▶ _EXTRACTO DEL DOCUMENTO_

++++++++

Simultáneamente, su texto era grabado en una tabla, expuesto en un lugar
público para conocimiento general, y leído a los ciudadanos en los intervalos
entre dos reuniones legislativas, para que pudieran conocerlo con atención y en
su totalidad. Sólo tras la observación de todas estas condiciones podía ser
aceptada una nueva ley en Atenas.
En
su totalidad, el régimen estatal de la ciudad de Atenas durante los años de
gobierno de Pericles poseía, sin duda alguna, rasgos históricamente mucho más
desarrollados que las polis oligárquicas. No puede, empero, cerrarse los ojos,
como lo hacen algunos sabios burgueses que idealizan a la antigua Atenas, sobre
los defectos y aspectos contradictorios de la vida estatal ateniense. Ni los
metecos, ni las mujeres —madres, esposas e hijas de los ciudadanos que gozaban
de la plenitud de los derechos—, ni que hablar ya de los esclavos, gozaban de
derecho alguno en Atenas, como tampoco en las demás ciudades y Estados; y, en
consecuencia, no podían tomar parte activa en la vida estatal. De esta manera,
los ciudadanos con plenitud de derechos políticos representaban en el Estado
ateniense, tal como ya hemos señalado, no más del 15 al 20 por 100 del total de
la población. Resulta así que también sobre la organización social y estatal de
Atenas gravitaba el sello de la limitación clasista, tan característica para
todos los Estados esclavista de esa época.

++++++++

▶ _MATERIAL PRESENTADO_
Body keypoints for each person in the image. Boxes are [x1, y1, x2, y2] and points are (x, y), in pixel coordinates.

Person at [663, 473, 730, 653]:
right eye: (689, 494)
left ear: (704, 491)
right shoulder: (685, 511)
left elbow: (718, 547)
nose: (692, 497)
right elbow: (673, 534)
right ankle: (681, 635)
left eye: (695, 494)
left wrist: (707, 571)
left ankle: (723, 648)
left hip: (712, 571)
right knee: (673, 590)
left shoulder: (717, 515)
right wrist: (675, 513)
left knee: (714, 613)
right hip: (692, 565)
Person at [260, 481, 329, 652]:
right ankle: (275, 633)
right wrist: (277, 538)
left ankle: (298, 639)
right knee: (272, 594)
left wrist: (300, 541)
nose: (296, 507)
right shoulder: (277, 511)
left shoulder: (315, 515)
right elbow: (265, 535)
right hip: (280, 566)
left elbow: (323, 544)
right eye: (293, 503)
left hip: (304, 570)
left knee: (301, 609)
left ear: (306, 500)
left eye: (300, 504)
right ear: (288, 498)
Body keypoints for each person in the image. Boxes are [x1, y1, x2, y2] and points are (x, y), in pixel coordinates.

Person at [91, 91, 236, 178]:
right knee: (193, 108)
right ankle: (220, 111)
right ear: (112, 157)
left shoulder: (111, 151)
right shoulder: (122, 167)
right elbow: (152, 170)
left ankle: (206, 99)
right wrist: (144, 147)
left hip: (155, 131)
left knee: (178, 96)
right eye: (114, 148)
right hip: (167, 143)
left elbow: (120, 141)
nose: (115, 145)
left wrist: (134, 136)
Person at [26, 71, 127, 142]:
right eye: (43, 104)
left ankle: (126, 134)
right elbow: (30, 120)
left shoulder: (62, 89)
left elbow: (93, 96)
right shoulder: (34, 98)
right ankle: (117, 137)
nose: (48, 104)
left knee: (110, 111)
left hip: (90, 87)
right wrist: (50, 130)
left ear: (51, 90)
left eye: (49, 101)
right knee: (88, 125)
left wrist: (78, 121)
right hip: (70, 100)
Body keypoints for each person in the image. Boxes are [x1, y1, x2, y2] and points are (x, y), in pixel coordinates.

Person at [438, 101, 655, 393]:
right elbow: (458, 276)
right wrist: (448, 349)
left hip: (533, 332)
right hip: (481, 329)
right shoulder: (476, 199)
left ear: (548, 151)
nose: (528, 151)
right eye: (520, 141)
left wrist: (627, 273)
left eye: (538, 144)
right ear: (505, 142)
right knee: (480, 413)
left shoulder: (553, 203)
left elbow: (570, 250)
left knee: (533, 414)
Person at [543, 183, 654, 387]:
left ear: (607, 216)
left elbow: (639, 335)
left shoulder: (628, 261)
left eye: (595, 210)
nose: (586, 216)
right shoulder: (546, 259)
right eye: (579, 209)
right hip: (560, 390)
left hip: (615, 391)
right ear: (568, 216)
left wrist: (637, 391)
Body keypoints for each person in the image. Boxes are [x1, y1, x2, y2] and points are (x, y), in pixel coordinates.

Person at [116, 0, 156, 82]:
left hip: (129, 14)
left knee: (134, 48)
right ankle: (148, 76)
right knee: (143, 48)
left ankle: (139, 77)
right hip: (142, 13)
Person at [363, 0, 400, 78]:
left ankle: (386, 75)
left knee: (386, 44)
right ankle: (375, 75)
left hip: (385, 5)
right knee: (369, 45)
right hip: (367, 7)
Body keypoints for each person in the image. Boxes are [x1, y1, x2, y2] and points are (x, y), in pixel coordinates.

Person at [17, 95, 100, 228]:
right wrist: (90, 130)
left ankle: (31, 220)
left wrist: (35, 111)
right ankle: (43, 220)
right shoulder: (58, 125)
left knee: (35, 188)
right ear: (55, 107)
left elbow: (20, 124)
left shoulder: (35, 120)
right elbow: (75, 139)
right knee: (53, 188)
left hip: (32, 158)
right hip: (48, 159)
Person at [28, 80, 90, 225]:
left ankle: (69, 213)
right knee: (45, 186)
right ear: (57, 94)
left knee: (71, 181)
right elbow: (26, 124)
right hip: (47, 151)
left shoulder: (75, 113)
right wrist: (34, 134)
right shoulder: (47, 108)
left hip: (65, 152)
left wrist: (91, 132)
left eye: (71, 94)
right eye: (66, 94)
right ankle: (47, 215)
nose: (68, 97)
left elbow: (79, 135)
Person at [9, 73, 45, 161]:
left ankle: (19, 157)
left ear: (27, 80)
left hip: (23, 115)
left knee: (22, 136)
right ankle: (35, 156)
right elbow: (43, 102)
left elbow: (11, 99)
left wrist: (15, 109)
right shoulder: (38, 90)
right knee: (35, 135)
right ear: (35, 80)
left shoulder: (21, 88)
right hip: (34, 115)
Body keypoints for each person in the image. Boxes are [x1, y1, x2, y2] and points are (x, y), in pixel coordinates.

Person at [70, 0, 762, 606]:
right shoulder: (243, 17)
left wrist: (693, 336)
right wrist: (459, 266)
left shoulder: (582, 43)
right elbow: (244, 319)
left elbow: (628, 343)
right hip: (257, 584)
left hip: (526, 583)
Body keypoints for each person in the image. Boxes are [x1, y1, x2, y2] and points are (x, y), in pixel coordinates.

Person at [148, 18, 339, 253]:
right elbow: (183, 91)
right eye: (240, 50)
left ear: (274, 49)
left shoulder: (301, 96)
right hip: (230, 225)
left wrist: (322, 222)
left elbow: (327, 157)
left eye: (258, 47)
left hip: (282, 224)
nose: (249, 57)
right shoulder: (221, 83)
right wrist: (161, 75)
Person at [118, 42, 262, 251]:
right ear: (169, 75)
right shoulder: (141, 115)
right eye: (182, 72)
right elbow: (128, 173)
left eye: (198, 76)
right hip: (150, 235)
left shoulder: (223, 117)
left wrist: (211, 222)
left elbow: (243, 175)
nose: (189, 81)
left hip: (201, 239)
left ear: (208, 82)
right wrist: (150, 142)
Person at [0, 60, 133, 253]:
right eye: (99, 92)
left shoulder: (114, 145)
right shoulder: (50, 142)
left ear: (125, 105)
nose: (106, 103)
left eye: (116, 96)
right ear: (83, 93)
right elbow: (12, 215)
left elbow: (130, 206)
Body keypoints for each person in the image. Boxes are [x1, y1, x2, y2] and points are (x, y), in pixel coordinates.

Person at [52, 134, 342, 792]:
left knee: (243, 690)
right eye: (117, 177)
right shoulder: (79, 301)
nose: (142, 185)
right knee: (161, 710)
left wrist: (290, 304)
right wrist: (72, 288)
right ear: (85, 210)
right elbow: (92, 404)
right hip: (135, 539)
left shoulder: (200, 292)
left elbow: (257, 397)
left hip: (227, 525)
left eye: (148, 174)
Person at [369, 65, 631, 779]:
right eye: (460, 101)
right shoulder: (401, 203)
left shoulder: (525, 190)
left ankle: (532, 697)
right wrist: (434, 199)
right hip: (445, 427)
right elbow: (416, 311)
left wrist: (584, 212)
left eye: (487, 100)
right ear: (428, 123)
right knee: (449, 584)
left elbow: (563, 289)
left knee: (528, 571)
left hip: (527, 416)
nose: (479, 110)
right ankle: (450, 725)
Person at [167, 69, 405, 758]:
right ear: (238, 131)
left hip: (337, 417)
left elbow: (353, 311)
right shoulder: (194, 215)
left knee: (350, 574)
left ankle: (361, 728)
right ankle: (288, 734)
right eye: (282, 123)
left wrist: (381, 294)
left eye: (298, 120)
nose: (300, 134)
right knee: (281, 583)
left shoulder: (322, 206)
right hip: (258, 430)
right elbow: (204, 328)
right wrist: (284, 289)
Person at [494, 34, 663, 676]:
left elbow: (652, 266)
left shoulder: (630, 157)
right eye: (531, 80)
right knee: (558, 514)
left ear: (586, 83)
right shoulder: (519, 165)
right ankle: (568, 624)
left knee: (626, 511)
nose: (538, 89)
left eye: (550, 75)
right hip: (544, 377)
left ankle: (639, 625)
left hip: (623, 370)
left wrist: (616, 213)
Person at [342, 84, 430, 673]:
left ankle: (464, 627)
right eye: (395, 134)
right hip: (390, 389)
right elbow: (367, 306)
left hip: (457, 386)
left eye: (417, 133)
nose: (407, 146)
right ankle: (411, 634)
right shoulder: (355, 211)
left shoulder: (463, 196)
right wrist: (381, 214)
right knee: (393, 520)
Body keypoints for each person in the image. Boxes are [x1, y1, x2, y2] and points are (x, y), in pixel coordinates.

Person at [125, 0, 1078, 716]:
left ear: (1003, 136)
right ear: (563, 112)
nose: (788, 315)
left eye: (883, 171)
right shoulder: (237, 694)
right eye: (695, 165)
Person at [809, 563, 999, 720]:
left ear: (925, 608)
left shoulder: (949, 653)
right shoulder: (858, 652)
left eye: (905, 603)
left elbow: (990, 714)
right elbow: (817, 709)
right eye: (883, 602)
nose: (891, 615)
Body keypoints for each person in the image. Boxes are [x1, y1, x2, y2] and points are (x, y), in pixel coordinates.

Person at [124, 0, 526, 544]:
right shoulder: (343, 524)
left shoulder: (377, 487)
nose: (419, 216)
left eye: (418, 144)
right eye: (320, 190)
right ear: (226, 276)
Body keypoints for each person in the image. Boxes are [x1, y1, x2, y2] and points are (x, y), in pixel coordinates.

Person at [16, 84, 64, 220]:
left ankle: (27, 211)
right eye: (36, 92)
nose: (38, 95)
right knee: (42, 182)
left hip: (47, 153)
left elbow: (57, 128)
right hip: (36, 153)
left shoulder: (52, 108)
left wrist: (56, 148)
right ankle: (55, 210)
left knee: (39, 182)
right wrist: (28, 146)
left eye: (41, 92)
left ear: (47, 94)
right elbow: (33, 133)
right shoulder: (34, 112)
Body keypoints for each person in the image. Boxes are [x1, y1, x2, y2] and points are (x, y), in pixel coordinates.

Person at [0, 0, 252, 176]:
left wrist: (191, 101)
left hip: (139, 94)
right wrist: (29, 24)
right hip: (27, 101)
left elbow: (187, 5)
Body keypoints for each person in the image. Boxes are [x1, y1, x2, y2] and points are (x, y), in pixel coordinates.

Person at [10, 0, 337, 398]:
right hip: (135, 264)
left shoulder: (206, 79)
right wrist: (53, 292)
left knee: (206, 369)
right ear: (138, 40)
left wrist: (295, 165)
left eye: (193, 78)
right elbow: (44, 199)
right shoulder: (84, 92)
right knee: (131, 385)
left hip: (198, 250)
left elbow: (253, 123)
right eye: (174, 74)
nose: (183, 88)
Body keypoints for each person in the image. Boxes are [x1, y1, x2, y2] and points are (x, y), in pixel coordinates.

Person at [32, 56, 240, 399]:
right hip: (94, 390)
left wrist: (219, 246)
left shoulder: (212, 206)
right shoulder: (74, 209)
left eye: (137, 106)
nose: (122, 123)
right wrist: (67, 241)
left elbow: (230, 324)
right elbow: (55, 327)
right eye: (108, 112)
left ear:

++++++++

▶ _EJERCICIOS PROPUESTOS_
• 1. Indica si cada afirmación concuerda con el extracto sobre la Atenas de Pericles. Responde sí o no y cita literalmente las palabras del extracto que lo deciden.
(a) Las mujeres de los ciudadanos tenían derechos en Atenas.
(b) El texto de una nueva ley se exponía en un lugar público.
(c) Los ciudadanos con plenitud de derechos políticos eran más de la mitad de la población.
• 2. Por favor, repite el fragmento del extracto sobre la Atenas de Pericles comprendido entre "Simultáneamente, su texto" y "ley en Atenas.", ambos incluidos.

▶ _RESPUESTAS_
• 1.
(a) No: "Ni los metecos, ni las mujeres —madres, esposas e hijas de los ciudadanos que gozaban de la plenitud de los derechos—, ni que hablar ya de los esclavos, gozaban de derecho alguno en Atenas"
(b) Sí: "expuesto en un lugar público para conocimiento general"
(c) No: "no más del 15 al 20 por 100 del total de la población"

• 2.
Simultáneamente, su texto era grabado en una tabla, expuesto en un lugar
público para conocimiento general, y leído a los ciudadanos en los intervalos
entre dos reuniones legislativas, para que pudieran conocerlo con atención y en
su totalidad. Sólo tras la observación de todas estas condiciones podía ser
aceptada una nueva ley en Atenas.